■ Listed entries:

+++++

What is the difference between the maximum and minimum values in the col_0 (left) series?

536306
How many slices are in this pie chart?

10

+++++

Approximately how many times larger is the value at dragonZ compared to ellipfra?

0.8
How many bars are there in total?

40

+++++

■ Task goal: Extract each line of the records above that contains the word "many", and list those lines in their original order.

■ Exercise solution:
How many slices are in this pie chart?
Approximately how many times larger is the value at dragonZ compared to ellipfra?
How many bars are there in total?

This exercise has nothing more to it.